Guillermo Esteves's profile picture

Guillermo Esteves


  1. Given to Tri

    It’s been a little over a year since I started doing triathlons, and one of the things I’ve been pleasantly surprised by is how much I enjoy writing about it. Whether it’s writing a race report or about a crappy experience with a treadmill, I’ve found it’s a fun creative outlet.

    However, until now, I’ve been publishing all these posts here, in what’s ostensibly my professional work website, and there have been a few things I’ve wanted to write about and didn’t, simply because I didn’t want to flood it with triathlon content. So I’ve moved all of my triathlon posts into a new website, which I’ve called Given to Tri, because I can’t stop myself from throwing a reference to my favorite band in every single one of my projects.

    I don’t know if my publishing frequency will increase significantly right away, but at least now I’ll have more freedom to do so. Maybe I’ll start writing more about training, or start a link blog, who knows. In any case, you can subscribe to the RSS feed using your favorite newsreader or follow me on Mastodon to stay up to date when new posts go up.

  2. Heroku discontinues free plans

    In order to focus our resources on delivering mission-critical capabilities for customers, we will be phasing out our free plan for Heroku Dynos, free plan for Heroku Postgres, and free plan for Heroku Data for Redis®, as well as deleting inactive accounts.

    End of an era. I wouldn’t be where I am today if I hadn’t had free spaces to experiment and learn web development when I couldn’t afford even the cheapest hosting. And I mean that literally—I got my job at Vox, which allowed me to stay in the United States, because I had my personal website and portfolio, including that old Star Wars in HTML & CSS demo, on a free Heroku account. It makes me sad to see one such space going away.

    I’m not sure where I’ll move my Heroku projects (both paid and free), but I’m currently looking at Render and as alternatives.

  3. FORM releases a workout builder

    I’ve enjoyed using my FORM goggles for swim training, but one of the challenges has been finding workouts similar to the ones prescribed by my training plan (although FORM’s huge workout library has made that easier). Having a workout builder in the FORM app is a bit of a game changer, can’t wait to try it.

  4. Useful praise

    A regular practice of praising your colleagues builds goodwill and trust, helps to dispel imposter syndrome, and supports a team that can capably reflect on what it does well as well as where it goes wrong. Because being great is more than a matter of improving your weaknesses—it’s also about building on your strengths.

  5. The quiet glory of aging into athleticism

    How is it, at age 41, that I feel like my body can do more — and that I can take more joy in it — than ever before? I’m not faster, but I’m more resilient. I’m not doing as many overall miles, but I feel stronger.

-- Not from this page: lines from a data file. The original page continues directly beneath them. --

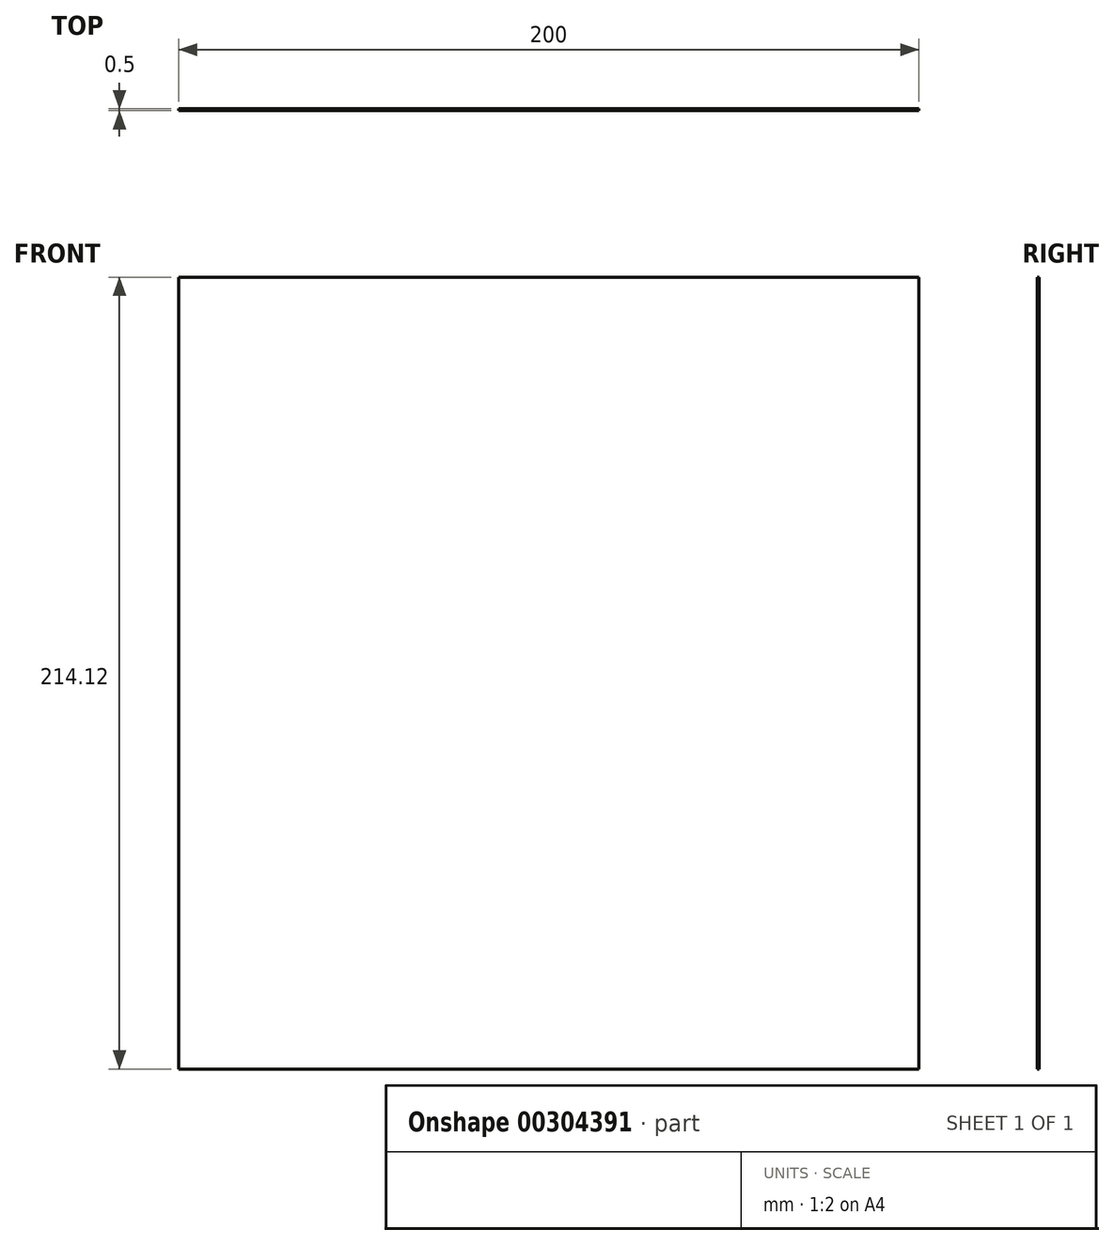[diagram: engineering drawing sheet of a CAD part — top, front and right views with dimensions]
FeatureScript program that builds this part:
annotation { "Feature Type Name" : "Feature", "Feature Type Description" : "" }
export const myFeature = defineFeature(function(context is Context, id is Id, definition is map)
    precondition{}
    {
        {
            var Q0;
            Q0=qCreatedBy(makeId("Front.planeOp"),FACE);
            var sketch = newSketch(context, id + "F0", { "sketchPlane" : qUnion([Q0])});
            skLineSegment(sketch, "E0.bottom", {"start": v(100, 107.06) * mm, "end": v(-100, 107.06) * mm});
            skLineSegment(sketch, "E0.top", {"start": v(100, -107.06) * mm, "end": v(-100, -107.06) * mm});
            skLineSegment(sketch, "E0.left", {"start": v(100, 107.06) * mm, "end": v(100, -107.06) * mm});
            skLineSegment(sketch, "E0.right", {"start": v(-100, 107.06) * mm, "end": v(-100, -107.06) * mm});
            skPoint(sketch, "E0.middle", {"position": v(0, 0) * mm});
            skSolve(sketch);
        }
        {
            var Q0;
            Q0=makeQuery(id+"F0.imprint","IMPRINT",FACE,{"disambiguationData":[TD([[makeQuery(id+"F0.imprint","IMPRINT",EDGE,{"derivedFrom":sQuery(id+"F0.wireOp",EDGE,"E0.bottom")}),1.0]])]});
            extrude(context, id + "F1", {"entities" : qUnion([Q0]), "depth" : .5 * mm});
        }
    });
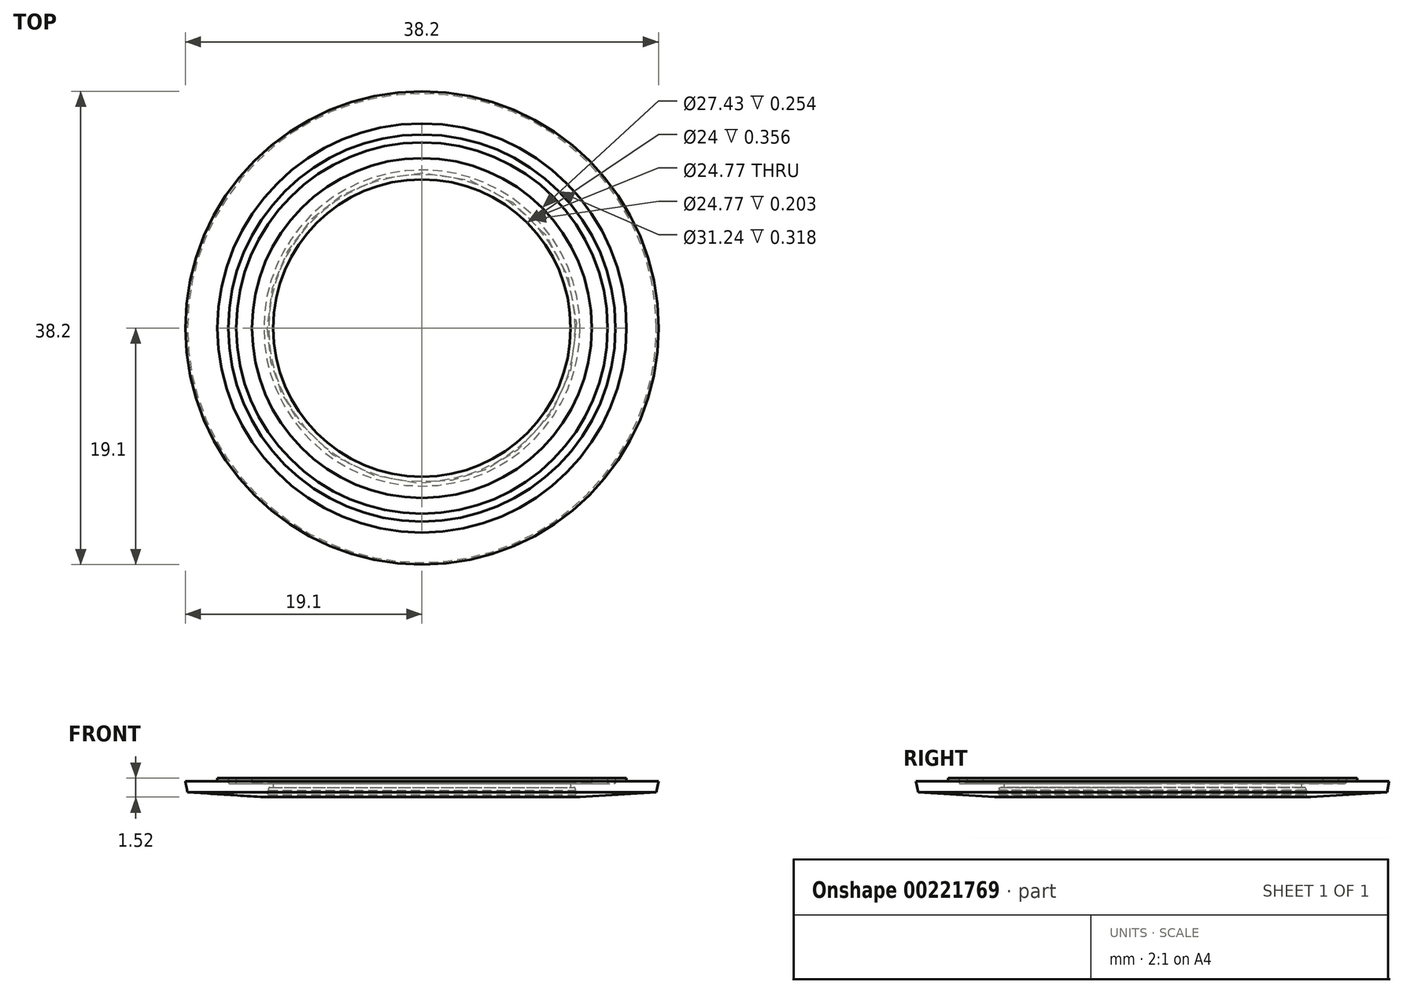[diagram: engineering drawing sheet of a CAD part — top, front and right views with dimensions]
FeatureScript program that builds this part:
annotation { "Feature Type Name" : "Feature", "Feature Type Description" : "" }
export const myFeature = defineFeature(function(context is Context, id is Id, definition is map)
    precondition{}
    {
        {
            var Q0;
            Q0=qCreatedBy(makeId("Front.planeOp"),FACE);
            var sketch = newSketch(context, id + "F0", { "sketchPlane" : qUnion([Q0])});
            skLineSegment(sketch, "E0", {"start": v(12, 0) * mm, "end": v(12, -0.36) * mm});
            skLineSegment(sketch, "E1", {"start": v(12, -0.36) * mm, "end": v(12.26, -0.36) * mm});
            skLineSegment(sketch, "E2", {"start": v(13.59, 0) * mm, "end": v(12, 0) * mm});
            skLineSegment(sketch, "E3", {"start": v(13.72, 0.13) * mm, "end": v(13.72, 0.38) * mm});
            skLineSegment(sketch, "E4", {"start": v(13.72, 0.38) * mm, "end": v(14.99, 0.38) * mm});
            skLineSegment(sketch, "E5", {"start": v(16.51, 0.38) * mm, "end": v(16.51, 0.25) * mm});
            skLineSegment(sketch, "E6", {"start": v(19.1, 0.13) * mm, "end": v(18.92, -0.74) * mm});
            skLineSegment(sketch, "E7", {"start": v(0, 0) * mm, "end": v(0, 2.46) * mm, "construction": true});
            skLineSegment(sketch, "E8", {"start": v(12.38, -0.58) * mm, "end": v(12.47, -0.67) * mm});
            skLineSegment(sketch, "E9", {"start": v(12.47, -0.85) * mm, "end": v(12.38, -0.94) * mm});
            skLineSegment(sketch, "E10", {"start": v(12.38, -1.14) * mm, "end": v(12.38, -0.94) * mm});
            skLineSegment(sketch, "E11.trimOffspring", {"start": v(12.38, -0.58) * mm, "end": v(12.38, -0.48) * mm});
            skPoint(sketch, "E12.visualSharp", {"position": v(12.56, -0.76) * mm});
            skArc(sketch, "E12.filletArc", {"start": v(12.47, -0.85) * mm, "mid": v(12.5, -0.76) * mm, "end": v(12.47, -0.67) * mm});
            skPoint(sketch, "E13.visualSharp", {"position": v(12.38, -0.36) * mm});
            skArc(sketch, "E13.filletArc", {"start": v(12.38, -0.48) * mm, "mid": v(12.35, -0.4) * mm, "end": v(12.26, -0.36) * mm});
            skPoint(sketch, "E14.visualSharp", {"position": v(13.72, 0) * mm});
            skArc(sketch, "E14.filletArc", {"start": v(13.59, 0) * mm, "mid": v(13.68, 0.04) * mm, "end": v(13.72, 0.13) * mm});
            skLineSegment(sketch, "E15", {"start": v(14.99, 0.38) * mm, "end": v(14.99, 0.06) * mm});
            skLineSegment(sketch, "E16", {"start": v(15.11, -0.06) * mm, "end": v(15.5, -0.06) * mm});
            skLineSegment(sketch, "E17", {"start": v(15.62, 0.06) * mm, "end": v(15.62, 0.38) * mm});
            skLineSegment(sketch, "E18.trimOffspring", {"start": v(15.62, 0.38) * mm, "end": v(16.51, 0.38) * mm});
            skPoint(sketch, "E19.visualSharp", {"position": v(14.99, -0.06) * mm});
            skArc(sketch, "E19.filletArc", {"start": v(14.99, 0.06) * mm, "mid": v(15.02, -0.03) * mm, "end": v(15.11, -0.06) * mm});
            skPoint(sketch, "E20.visualSharp", {"position": v(15.62, -0.06) * mm});
            skArc(sketch, "E20.filletArc", {"start": v(15.5, -0.06) * mm, "mid": v(15.58, -0.03) * mm, "end": v(15.62, 0.06) * mm});
            skLineSegment(sketch, "E21.0", {"start": v(16.64, 0.13) * mm, "end": v(19.1, 0.13) * mm});
            skPoint(sketch, "E22.visualSharp", {"position": v(16.51, 0.13) * mm});
            skArc(sketch, "E22.filletArc", {"start": v(16.51, 0.25) * mm, "mid": v(16.55, 0.16) * mm, "end": v(16.64, 0.13) * mm});
            skLineSegment(sketch, "E23", {"start": v(12.38, -1.14) * mm, "end": v(12.76, -1.14) * mm});
            skLineSegment(sketch, "E24", {"start": v(12.76, -1.14) * mm, "end": v(18.92, -0.74) * mm});
            skSolve(sketch);
        }
        {
            var Q0;
            Q0=makeQuery(id+"F0.imprint","IMPRINT",FACE,{"disambiguationData":[TD([[makeQuery(id+"F0.imprint","IMPRINT",EDGE,{"derivedFrom":sQuery(id+"F0.wireOp",EDGE,"E0")}),1.0]])]});
            var Q1;
            Q1=sQuery(id+"F0.wireOp",EDGE,"E7");
            revolve(context, id + "F1", {"entities" : qUnion([Q0]), "axis" : qUnion([Q1]), "revolveType" : RevolveType.FULL});
        }
    });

I love it more, and more feels possible. Sure, my knees are slightly more creaky, and I have to be keenly attentive to stretching and Theragunning and hydrating in a way I never was before. But exercise just generally no longer feels punitive or disciplinary. Instead, I feel something far more akin to curiosity. If part of me feels weak or tweaky, what’s struggling in other parts of my body and needs strengthening? And if I’m attentive to my body, if I’m legitimately kind to it, can it do more than I thought it could?

    This quote really resonates with me. I followed a similar path to the one the author describes: The pandemic hit, I got really into Peloton at the end of 2020, then one thing led to another and now I’m training for a full Ironman triathlon next year. I found something similar along the way, that I’m stronger than I thought I was, and capable of harder things than I thought possible; in fact, I don’t know what I’m capable of, so I’m trying to find out.

    That feeling extends beyond training, into the rest of my life, which is both powerful and liberating, but it’s also made me consider how other aspects of training, such as “active recovery” and “rest”, apply to, say, my work life. I can’t train at 100% intensity 100% of the time and expect to perform well, so why should I treat work that way?

  6. A four-day week at five days’ pay

    While there is no data for the official U.S. trial yet, Schor did have some results from three months of the February 1st trial. Workers, she said, are experiencing “less burnout, less stress, better physical health, better mental health, people sleeping more, people having higher life satisfaction.”

    (Via Mandy Brown)

  7. The Apple Store Time Machine

    Four different Apple Stores throughout the years, perfectly recreated in Unity, down to the smallest details. It faithfully replicates the sensation of wandering around an Apple Store, trying it figure out how the hell to check out.